I live in a small apartment with a 60 year old Jewish woman. It is interesting. We get along very well, she loves to travel and to cook, (we might be soul mates) and she has taught me to love beets. I am not sure what more you could ask for from a home- stay. She speaks very well in English but is so encouraging in my efforts to learn Spanish that she occasionally pretends not to understand me until I speak to her in my childish Spanish. When I finally manage to get it out she giggles and says `` why of course— you speak beautifully!” Another one of her favourite sayings is “A language is a language,” which she says when she can tell that I am getting frustrated with Spanish.

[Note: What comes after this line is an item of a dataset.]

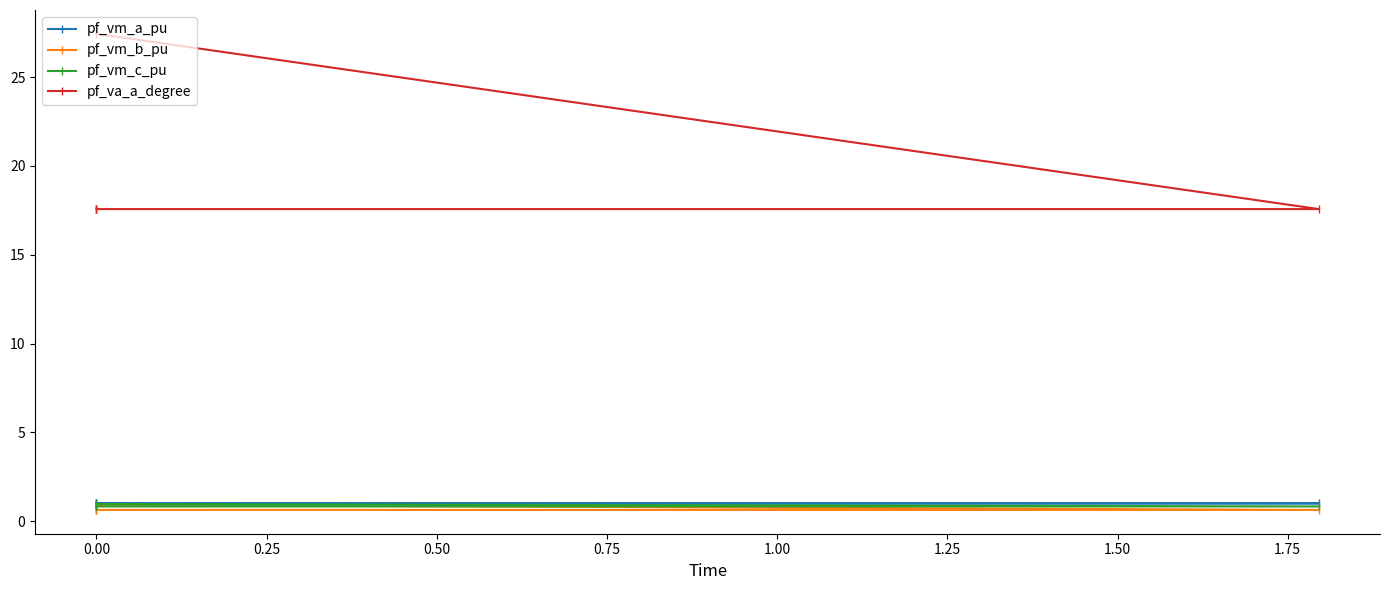

What is the total value across all series at 0.00?

20.0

She, along with most Argentineans, is laid back but has a sense of humour that can only be described as youthful. She laughs often, especially when her boyfriend Oswaldo (who is sixty-five) comes to stay on the weekends. She is a formidable woman. Something that I enjoy about most Argentines is that they possess a certain amount of grace and style that can only come from not taking oneself too seriously. We could all learn from them.
I have also come to appreciate many other aspects of Argentinean culture. Being on time here is being less than an hour late—and arriving looking fabulous with some carbonated water in one hand and a cigarillo in the other. Clubs and bars open around 11, but not one arrives until at least 12:30 and they stay open until 7 in the morning. Breakfast usually consists of some Argentinean caramel (dulce leche) on toast and a mate. Lenore, my host mother, is introducing me to all kinds of traditional Argentinean foods but it is her boyfriend Oswaldo who makes the best empanadas I have tasted so far. Thankfully, we share distaste for the stranger delicacies of Argentina, such as bull testicles and intestines.
Buenos Aires has all the adventure and entertainment of a big city, but it still friendly. I think that this is a token aspect of Latin America, the people are incredibly friendly—often too much so. On my way to school today I was whistled at by men between the ages of fourteen and eighty. While it is rather disconcerting, Leonore has offered me many solutions. I told her that I could not wear shorts anymore because people knew that I was foreign and it caught their attention. She responded by sharply telling me that my skin and hair quickly gave that away anyways and that it would be far more productive for me to just hurry up and find a boyfriend—and walk with him everywhere I presume. Her frankness is delightful. Leonore has made a list for me of all the places in Buenos Aires that I must visit. The first being a Tango club that is, apparently, “to die for.” Thank goodness for tango classes and a competent tango partner (Oliver).
At school we spend three hours a day in Spanish class and another three hours in Argetinean cinema, history, or tango class. Our days are full but satisfying.
Though we are slowly emerging from the “honeymoon” phase of our trip, I have a feeling I am going to like married life.